The digital learning mode during the pandemic, has also come with some practical challenges.
“My aim is to embrace tools to fully digitalise processes and services when possible. In this case, I wanted to be able to use our learning platform Canvas to allow for between group review (one group reviews the work of another group) of assignments, but it turned out that this is not something that Canvas readily provides.”
But Blerim is not the type to give up. Via Lund University’s new Teaching and learning online website education.lu.se, he got in contact with what he calls “the LU Canvas gurus”. One of them, Helena Elvén Eriksson of the Faculty of Science, provided useful feedback on how to create a walk-around for between group reviews, including her personal experience as a teacher using Canvas.
“It is really good that we can share and learn from each other. When talking to Helena, one of our in-house Canvas experts, I realised that even she had problems putting into reality with what I had in mind. However, I think now we have found a walk-around on how to manage between group reviews.”
“Teaching is not what it used to be”
Blerim Emruli is used to working with digital resources in his courses.
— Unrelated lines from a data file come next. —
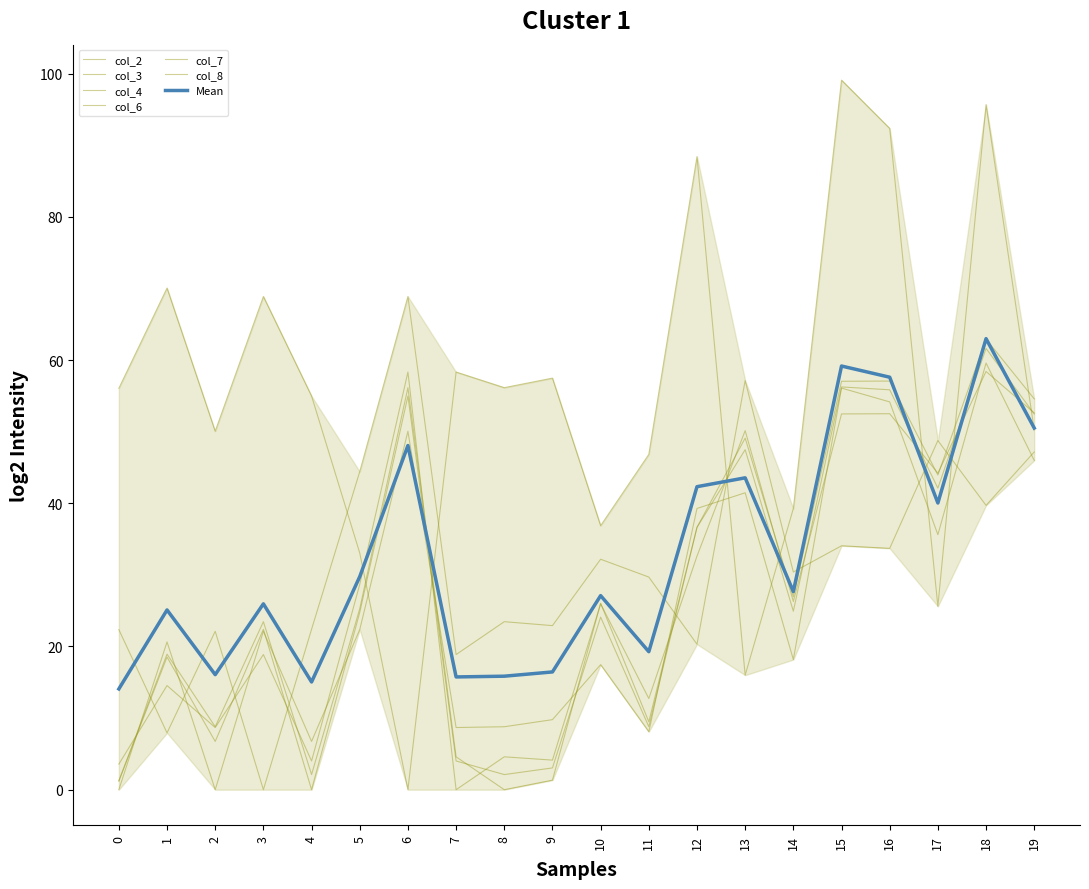

What is the highest value of the col_3 series?

68.9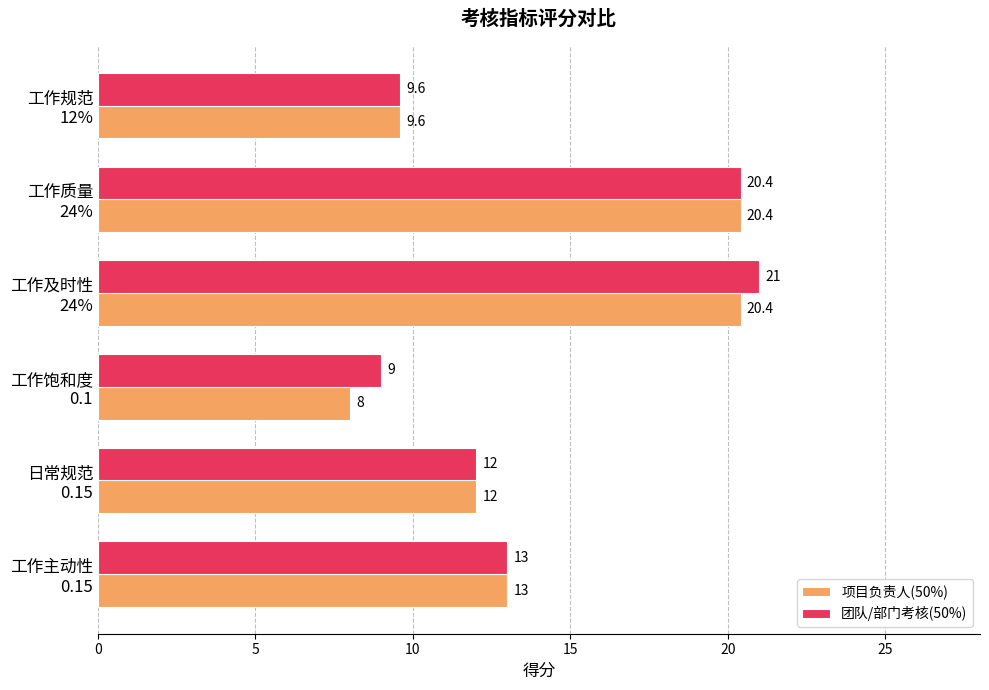

What is the sum of all 项目负责人(50%) values?

83.4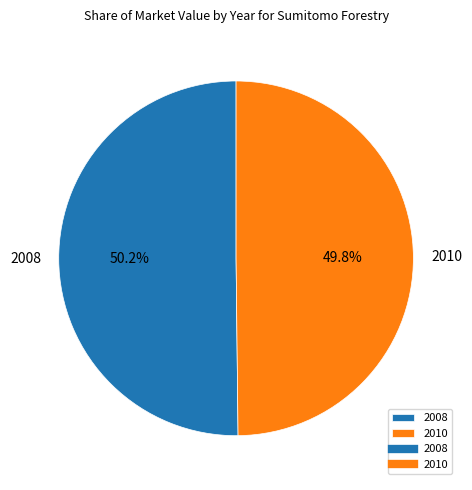

How many slices are in this pie chart?

2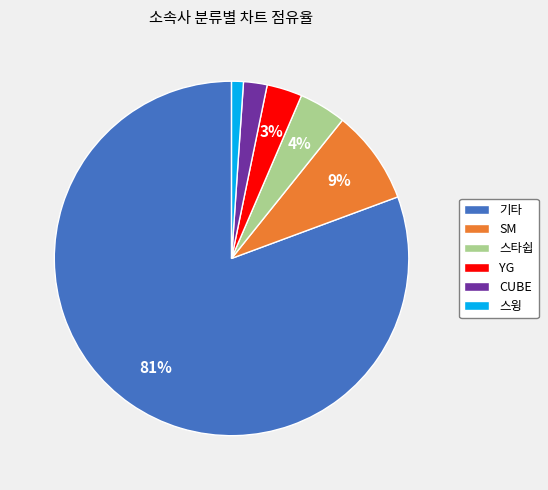

Is the sum of 스윙 and CUBE greater than half?

No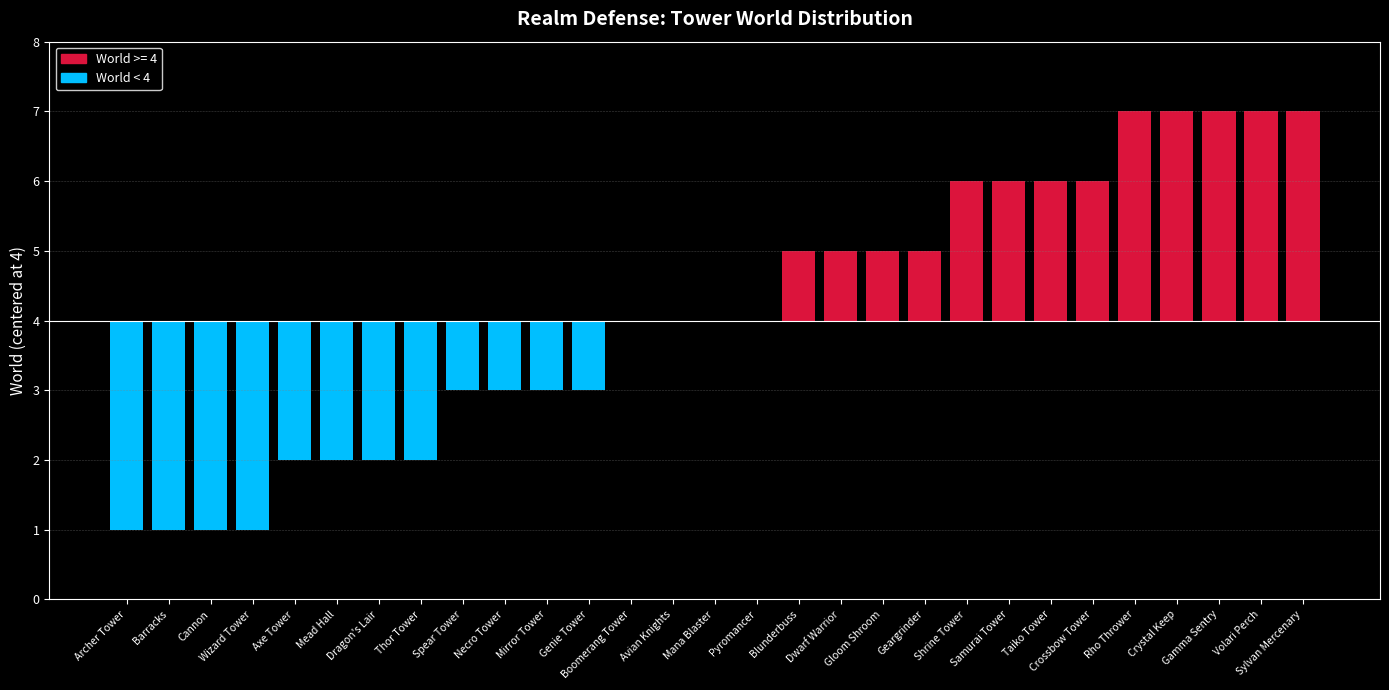

What is the change in value from Thor Tower to Shrine Tower?

+4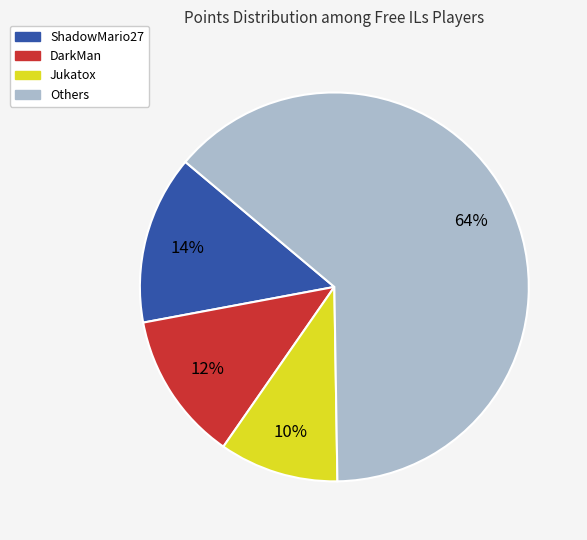

To the nearest percent, what is the difference between the largest and smallest slice percentages?

54%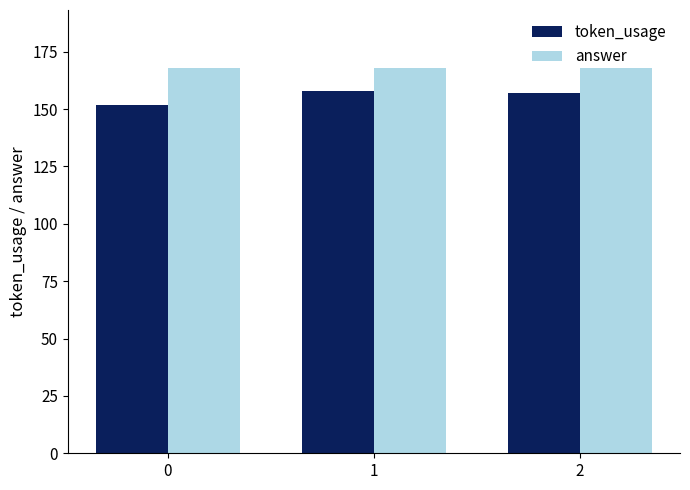

Does the chart contain any negative values?

No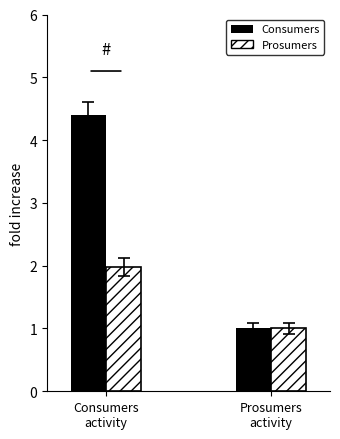

Which series has the largest total across all categories?

Consumers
For the second year in a row, he has been elected as one of the Qlik Educator Ambassadors. Qlik is a business intelligence provider – originally started in Lund in 1993 – offering an end-to-end, data integration and analytics cloud platform. By transforming data into active intelligence, organisations can drive better decisions and improve performance. The Qlik Academic Program offers several free resources to Blerim Emruli and his students.
“We use the Qlik software and online training on Qlik products, up-to-date demos, Qlik customer stories, and applicable self-paced courses. The latter allows me for a flipped classroom or blended learning format, which has been immensely useful during the COVID-19 pandemic,” Blerim said last year in an interview about data literacy.
Today, a year later, Blerim mentions that the pandemic has brought up fully “all things digital” on the agenda. But how to connect the different dots to each other? In the case of Lund University and LUSEM, how do we bring what we have learned about digital education to the next level? How does it all fit into the context of a Triple Crown institution?
“I definitely see the pandemic as an opportunity to learn and for us to continue to deliver high-class education. Teaching is not what it used to be. We should all learn from each other. For instance, just a few years ago a Finnish minister challenged Sweden when Finland promoted the free online course ‘Elements of AI’ – let’s see which country can have the most graduates from the course. At Linköping University they managed to integrate and give academic credits for this course.”
He shares his screen and shows a picture. What you see is the traditional teaching setting, he says.
“Blended teaching and learning with flipped classroom methods should be here to stay. Students do not only learn in a classroom. For instance, Qlik provides us as educators and our students various resources for free, as well as short module-based courses that they have spent a lot of money on. I could not have done the same here alone or even with a help of a colleague, so why not use those resources in my teaching? As Isaac Newton wrote, ‘If I have seen far, it is because I have been standing on the shoulders of giants’. Meaning, we can be really cutting edge by embracing these new initiatives and connecting different actors in our courses in a form of guest lectures or industry-led ’learnathons’, not only by relying on textbooks of 20 years ago”.
Before we end the video chat, another quote comes to mind to Blerim: ‘Necessity and pleasurable intellectual curiosity are key to invention’.
“In these pandemic times, we all know how true it is,” he says.